Citigroup Inc. said Monday that it had agreed to spend $112 million to increase to 87% its stake in an Indian outsourcing operation that it founded.
Citi, which currently owns 44.5% of the Mumbai company, had announced in April that it would buy all of its outstanding shares for $126 million. An 87% stake, however, would be sufficient to de-list the publicly owned e-Serve International Ltd.
Michael Haney, a senior analyst at Celent Communications LLC in Boston, said this probably does not represent a strategic change on Citigroup's part with respect to e-Serve, whose share price is up 15%, to $21.09, since the original announcement.
"As long as they hold the majority stake, there is no need to own them outright," Mr. Haney said.

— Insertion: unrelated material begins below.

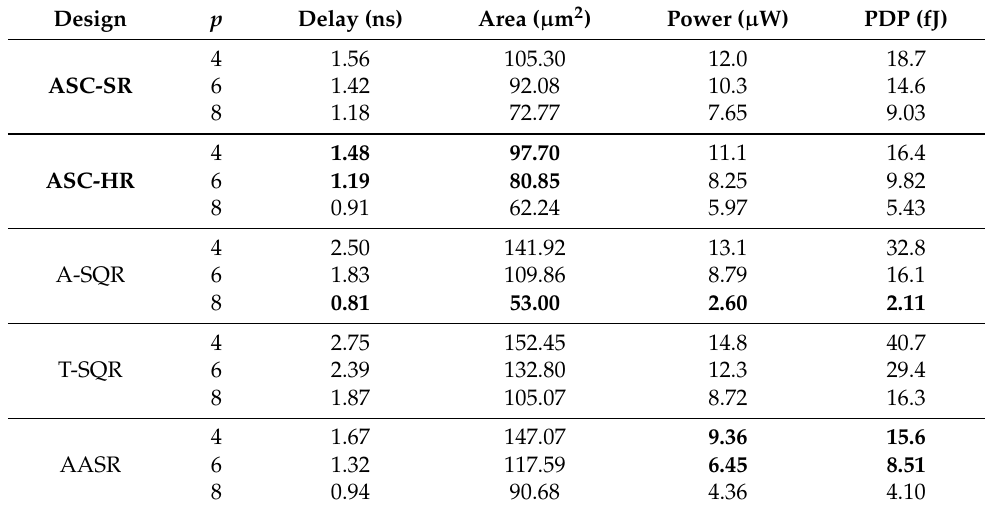
Table 3. Hardware evaluation results (proposed designs and best results shown in bold font).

Under the new agreement, Citi is to buy 5.3 million of the 6.89 million outstanding shares of e-Serve, which it founded in 1992 through Citicorp Securities and Investments Ltd. The outsourcer provides transaction processing, customer service, and information technology services to Citi in 25 countries; it has no other customers.

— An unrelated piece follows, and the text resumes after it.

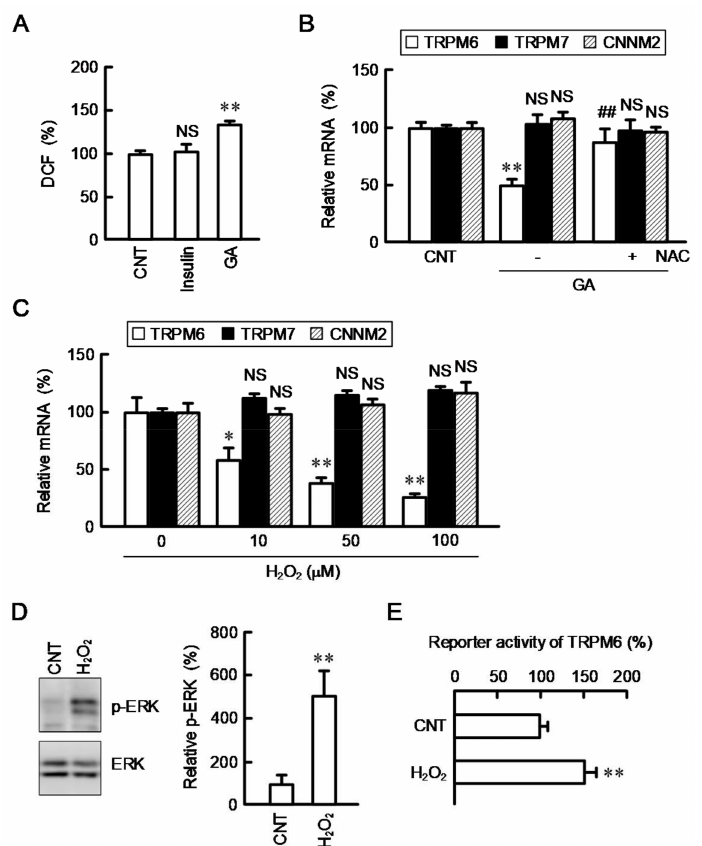
Figure 2. Effect of H 2 O 2 on mRNA expression and reporter activity of TRPM6. ( A ) NRK-52E cells were treated with vehicle (CNT), 10 nM insulin, and 500 µ g/mL GA for 1 h. The intracellular ROS contents were measured using DCF and represented as percentage of CNT. ( B ) Cells were treated in the presence or absence (CNT) of 500 µ g/mL GA and 2 mM NAC for 6 h. The mRNA levels of TRPM6, TRPM7, and CNNM2 were represented as percentage of CNT. ( C ) Cells were treated with H 2 O 2 for 6 h at the concentrations indicated. The mRNA levels of TRPM6, TRPM7, and CNNM2 were represented as percentage of 0 µ M. ( D ) Cells were treated with vehicle (CNT) and 50 µ M H 2 O 2 for 1 h. The expression levels of p-ERK and ERK were measured by Western blotting and represented as percentage of CNT. ( E ) The reporter vector of TRPM6 was transfected into the cells using HilyMax. The transfection efficiency was corrected for by the ratio of firefly luciferase activity to Renilla luciferase activity and represented as percentage of CNT. n = 3–5. ** p < 0.01, * p < 0.05 and NS p > 0.05 compared with CNT or 0 µ M. ## p < 0.01 compared with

Mr. Haney said Citi probably would have agreed to buy more shares if the share price had been lower. "The value of e-Serve essentially went up" after the April announcement, he said.
Virginia Garcia, a senior analyst at TowerGroup, the Needham, Mass., market research unit of MasterCard International, said Citi's ambitions to own the company may have caused e-Serve's share price go up.
"It seems like they really wanted to get 100% of the company," and investors noticed, Ms. Garcia said. The stock price shot up when Citi made its initial offer, and institutional investors made sure it stayed up, she said.
Mr. Haney said Citi stands to gain from merging its corporate culture with e-Serve's and from having more control over the outsourcer. Citi could also help e-Serve expand, and eventually it could do a spinoff. (In 1985 the New York company founded Citicorp Overseas Software Ltd., which was later spun off and is now a part of Polaris Software Lab Ltd.)
Ms. Garcia said Citi is giving itself "the capability to send very critical business processes to an overseas site." It can do that without owning 87% of e-Serve, but this way it will have "much better governance" over it because it will eliminate outside concerns about data management and security, she said.
Spinning off e-Serve in a few years would fit Citi's past patterns, Ms. Garcia said, but the deal is more about "getting control of data privacy." What is more likely to happen, she said, is that e-serve will "be a part of the overall Citigroup operations."
Other financial companies have made similar moves in India in recent months.
In April, International Business Machines Corp. announced a $170 million agreement to buy Daksh eServices Pvt. Ltd. of Haryana, which has call centers that serve Amazon.com Inc. and Citigroup.
And in May, Bank of America Corp. created an outsourcer called Continuum Solutions Pvt. Ltd., of Hyderabad, to handle back-office processing.